Telletopia Aims to Create a Better Aereo

Aereo took on the broadcast-TV industry with an offering that sidestepped retransmission-consent fees and lost. Big time.

By the time Aereo said it was willing to play ball, it was too late — the startup was forced to shut down its service, ran out of money and found itself completely out of business.

Telletopia Foundation, a nonprofit startup based in San Diego, promises to do it better, offering a legal service that can deliver broadcast-TV stations over-the-top to Internet-connected devices, while also offering retransmission-consent payments to station owners.

“If there’s a way to do this and move the industry to the Internet without picking so many fights and making a lot more friends, we think that’s the best approach,” Telletopia CEO and co-founder Gary Koerper said.

Telletopia has met with broadcasters on their concerns, Koerper said, and chief among them, of course, is getting paid for retrans.

But its whole approach hinges on an upcoming Federal Communications Commission vote that seeks to define some online video distributors as multichannel video programming distributors (MVPDs) that can then be eligible for retransmission agreements. Telletopia, a nonprofit organization, also hopes to achieve that through an exemption from the FCC’s compulsory license, which allows MVPDs to retransmit all of a TV station’s copyrighted programming.

It’s the exemption from that license offers the potential for “a simple solution to an amazingly complex problem,” he said.

But Koerper acknowledged that the FCC vote is the “most critical issue” to Telletopia’s future.

He said OTT services, like Netflix, don’t need MVPD status, but when it comes to distributing local broadcast TV stations over the Internet, “there’s absolutely a problem, and it comes from government regulation” tied to compulsory licenses and how MVPDs are defined.

“That’s what we’re telling them [the FCC] they need to step in and fix,” he said.

Telletopia believes it has a technology platform that will be much easier to deploy and less expensive than the one Aereo built, which relied on strategically placed arrays of tiny digital antennas and an underlying content delivery platform.

Telletopia’s proposed architecture “is pretty darn simple,” Koerper, a former Comcast, Qualcomm and Motorola executive, said.

The plan is to establish local ingest and transcoding systems in each market that can receive the over-the-air TV signals or obtain direct IP feeds from the broadcasters and turn them into RTMP (real time messaging protocol) streams.
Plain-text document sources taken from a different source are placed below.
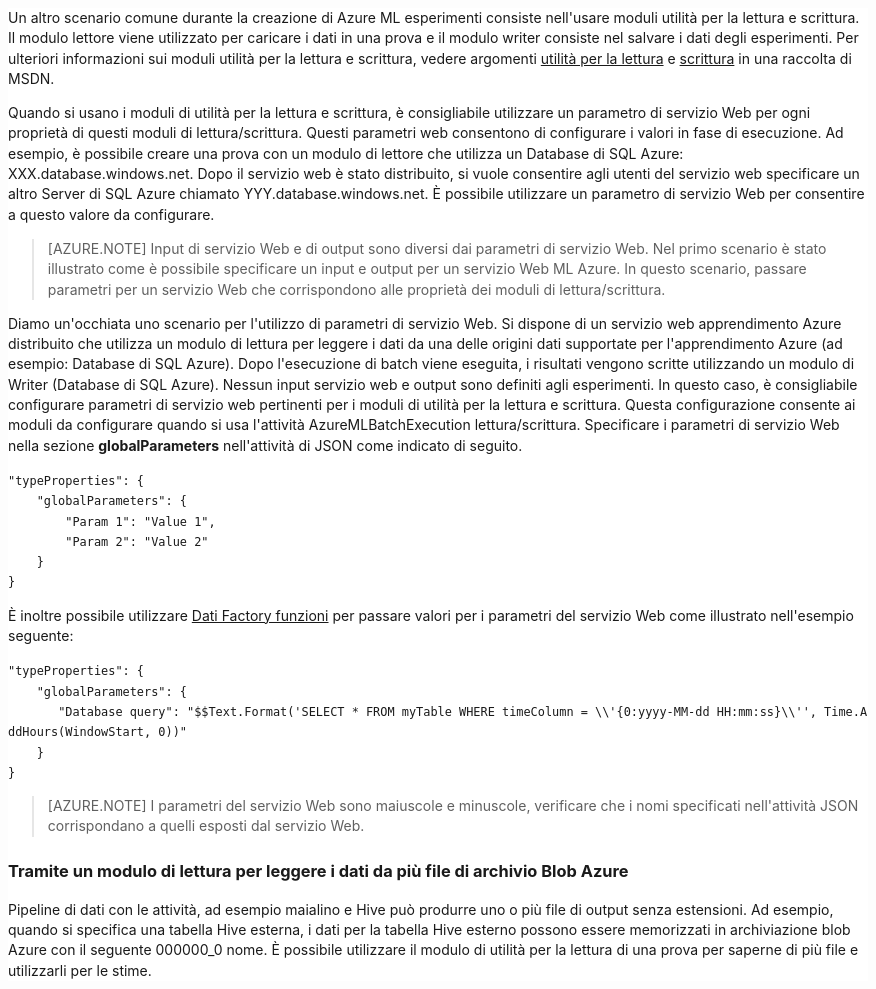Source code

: Un altro scenario comune durante la creazione di Azure ML esperimenti consiste nell'usare moduli utilità per la lettura e scrittura. Il modulo lettore viene utilizzato per caricare i dati in una prova e il modulo writer consiste nel salvare i dati degli esperimenti. Per ulteriori informazioni sui moduli utilità per la lettura e scrittura, vedere argomenti [utilità per la lettura](https://msdn.microsoft.com/library/azure/dn905997.aspx) e [scrittura](https://msdn.microsoft.com/library/azure/dn905984.aspx) in una raccolta di MSDN.     

Quando si usano i moduli di utilità per la lettura e scrittura, è consigliabile utilizzare un parametro di servizio Web per ogni proprietà di questi moduli di lettura/scrittura. Questi parametri web consentono di configurare i valori in fase di esecuzione. Ad esempio, è possibile creare una prova con un modulo di lettore che utilizza un Database di SQL Azure: XXX.database.windows.net. Dopo il servizio web è stato distribuito, si vuole consentire agli utenti del servizio web specificare un altro Server di SQL Azure chiamato YYY.database.windows.net. È possibile utilizzare un parametro di servizio Web per consentire a questo valore da configurare.

> [AZURE.NOTE] Input di servizio Web e di output sono diversi dai parametri di servizio Web. Nel primo scenario è stato illustrato come è possibile specificare un input e output per un servizio Web ML Azure. In questo scenario, passare parametri per un servizio Web che corrispondono alle proprietà dei moduli di lettura/scrittura. 

Diamo un'occhiata uno scenario per l'utilizzo di parametri di servizio Web. Si dispone di un servizio web apprendimento Azure distribuito che utilizza un modulo di lettura per leggere i dati da una delle origini dati supportate per l'apprendimento Azure (ad esempio: Database di SQL Azure). Dopo l'esecuzione di batch viene eseguita, i risultati vengono scritte utilizzando un modulo di Writer (Database di SQL Azure).  Nessun input servizio web e output sono definiti agli esperimenti. In questo caso, è consigliabile configurare parametri di servizio web pertinenti per i moduli di utilità per la lettura e scrittura. Questa configurazione consente ai moduli da configurare quando si usa l'attività AzureMLBatchExecution lettura/scrittura. Specificare i parametri di servizio Web nella sezione **globalParameters** nell'attività di JSON come indicato di seguito. 


    "typeProperties": {
        "globalParameters": {
            "Param 1": "Value 1",
            "Param 2": "Value 2"
        }
    }

È inoltre possibile utilizzare [Dati Factory funzioni](https://msdn.microsoft.com/library/dn835056.aspx) per passare valori per i parametri del servizio Web come illustrato nell'esempio seguente:

    "typeProperties": {
        "globalParameters": {
           "Database query": "$$Text.Format('SELECT * FROM myTable WHERE timeColumn = \\'{0:yyyy-MM-dd HH:mm:ss}\\'', Time.AddHours(WindowStart, 0))"
        }
    }
 
> [AZURE.NOTE] I parametri del servizio Web sono maiuscole e minuscole, verificare che i nomi specificati nell'attività JSON corrispondano a quelli esposti dal servizio Web. 

### <a name="using-a-reader-module-to-read-data-from-multiple-files-in-azure-blob"></a>Tramite un modulo di lettura per leggere i dati da più file di archivio Blob Azure
Pipeline di dati con le attività, ad esempio maialino e Hive può produrre uno o più file di output senza estensioni. Ad esempio, quando si specifica una tabella Hive esterna, i dati per la tabella Hive esterno possono essere memorizzati in archiviazione blob Azure con il seguente 000000_0 nome. È possibile utilizzare il modulo di utilità per la lettura di una prova per saperne di più file e utilizzarli per le stime. 


[adf-build-1st-pipeline]: data-factory-build-your-first-pipeline.md
[azure-machine-learning]: http://azure.microsoft.com/services/machine-learning/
Those are then handed off to Akamai, which will package them as HTTP Live Streaming (HLS) streams and deliver them on to the viewer’s smartphone, PC or tablet.

The first product that Telletopia has built is browser-based, but creating native apps for TV-connected platforms “is a logical next step for us,” Koerper said. Telletopia is also eyeing a cloud DVR for a “2.0” version of its platform.
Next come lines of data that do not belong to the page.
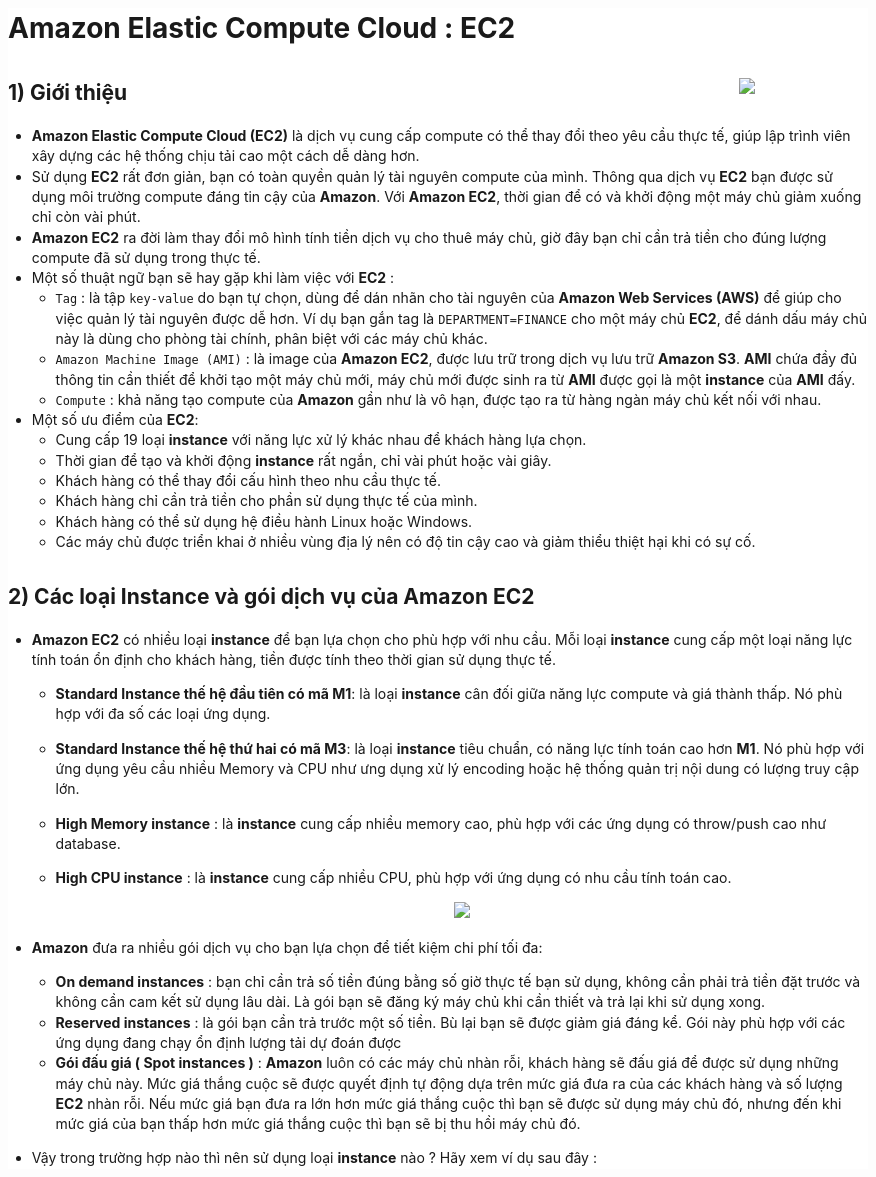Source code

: # Amazon Elastic Compute Cloud : EC2
## **1) Giới thiệu** <img src=https://i.imgur.com/flJD3wU.png width=15% align=right padding-left=8px>
- **Amazon Elastic Compute Cloud (EC2)** là dịch vụ cung cấp compute có thể thay đổi theo yêu cầu thực tế, giúp lập trình viên xây dựng các hệ thống chịu tải cao một cách dễ dàng hơn.
- Sử dụng **EC2** rất đơn giản, bạn có toàn quyền quản lý tài nguyên compute của mình. Thông qua dịch vụ **EC2** bạn được sử dụng môi trường compute đáng tin cậy của **Amazon**. Với **Amazon EC2**, thời gian để có và khởi động một máy chủ giảm xuống chỉ còn vài phút.
- **Amazon EC2** ra đời làm thay đổi mô hình tính tiền dịch vụ cho thuê máy chủ, giờ đây bạn chỉ cần trả tiền cho đúng lượng compute đã sử dụng trong thực tế.
- Một số thuật ngữ bạn sẽ hay gặp khi làm việc với **EC2** :
    - `Tag` : là tập `key-value` do bạn tự chọn, dùng để dán nhãn cho tài nguyên của **Amazon Web Services (AWS)** để giúp cho việc quản lý tài nguyên được dễ hơn. Ví dụ bạn gắn tag là `DEPARTMENT=FINANCE` cho một máy chủ **EC2**, để dánh dấu máy chủ này là dùng cho phòng tài chính, phân biệt với các máy chủ khác.
    - `Amazon Machine Image (AMI)` : là image của **Amazon EC2**, được lưu trữ trong dịch vụ lưu trữ **Amazon S3**. **AMI** chứa đầy đủ thông tin cần thiết để khởi tạo một máy chủ mới, máy chủ mới được sinh ra từ **AMI** được gọi là một **instance** của **AMI** đấy.
    - `Compute` : khả năng tạo compute của **Amazon** gần như là vô hạn, được tạo ra từ hàng ngàn máy chủ kết nối với nhau.
- Một số ưu điểm của **EC2**:
    - Cung cấp 19 loại **instance** với năng lực xử lý khác nhau để khách hàng lựa chọn.
    - Thời gian để tạo và khởi động **instance** rất ngắn, chỉ vài phút hoặc vài giây.
    - Khách hàng có thể thay đổi cấu hình theo nhu cầu thực tế.
    - Khách hàng chỉ cần trả tiền cho phần sử dụng thực tế của mình.
    - Khách hàng có thể sử dụng hệ điều hành Linux hoặc Windows.
    - Các máy chủ được triển khai ở nhiều vùng địa lý nên có độ tin cậy cao và giảm thiểu thiệt hại khi có sự cố.
## **2) Các loại Instance và gói dịch vụ của Amazon EC2**
- **Amazon EC2** có nhiều loại **instance** để bạn lựa chọn cho phù hợp với nhu cầu. Mỗi loại **instance** cung cấp một loại năng lực tính toán ổn định cho khách hàng, tiền được tính theo thời gian sử dụng thực tế.
    - **Standard Instance thế hệ đầu tiên có mã M1**: là loại **instance** cân đối giữa năng lực compute và giá thành thấp. Nó phù hợp với đa số các loại ứng dụng.
    - **Standard Instance thế hệ thứ hai có mã M3**: là loại **instance** tiêu chuẩn, có năng lực tính toán cao hơn **M1**. Nó phù hợp với ứng dụng yêu cầu nhiều Memory và CPU như ưng dụng xử lý encoding hoặc hệ thống quản trị nội dung có lượng truy cập lớn.
    - **High Memory instance** : là **instance** cung cấp nhiều memory cao, phù hợp với các ứng dụng có throw/push cao như database.
    - **High CPU instance** : là **instance** cung cấp nhiều CPU, phù hợp với ứng dụng có nhu cầu tính toán cao.

        <p align=center><img src=https://i.imgur.com/NBhSAct.png width=40%></p>

- **Amazon** đưa ra nhiều gói dịch vụ cho bạn lựa chọn để tiết kiệm chi phí tối đa:
    - **On demand instances** : bạn chỉ cần trả số tiền đúng bằng số giờ thực tế bạn sử dụng, không cần phải trả tiền đặt trước và không cần cam kết sử dụng lâu dài. Là gói bạn sẽ đăng ký máy chủ khi cần thiết và trả lại khi sử dụng xong.
    - **Reserved instances** : là gói bạn cần trả trước một số tiền. Bù lại bạn sẽ được giảm giá đáng kể. Gói này phù hợp với các ứng dụng đang chạy ổn định lượng tải dự đoán được
    - **Gói đấu giá ( Spot instances )** : **Amazon** luôn có các máy chủ nhàn rỗi, khách hàng sẽ đấu giá để được sử dụng những máy chủ này. Mức giá thắng cuộc sẽ được quyết định tự động dựa trên mức giá đưa ra của các khách hàng và số lượng **EC2** nhàn rỗi. Nếu mức giá bạn đưa ra lớn hơn mức giá thắng cuộc thì bạn sẽ được sử dụng máy chủ đó, nhưng đến khi mức giá của bạn thấp hơn mức giá thắng cuộc thì bạn sẽ bị thu hồi máy chủ đó.
- Vậy trong trường hợp nào thì nên sử dụng loại **instance** nào ? Hãy xem ví dụ sau đây :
While going direct-to-consumer — and hitting on the nation’s 10 million broadband-only customers — is part of the plan, Telletopia is also holding talks with independent cable operators that are struggling to keep video services profitable in the current, challenging retransmisson-consent landscape.

“The one problem for them is local broadcast, so that’s what I think we solve for them,” he said.

Pending the FCC vote, Telletopia’s goal is to launch in 14 TV markets in California in the first half of 2016, starting with a package of local broadcast stations.

From there, Telletopia will look to kick off social crowdfunding campaigns, through programs such as Indiegogo, to generate funding that can fuel future expansion.

“We’re pretty passionate about doing this despite there not being a big IPO at the end of this,” Koerper said.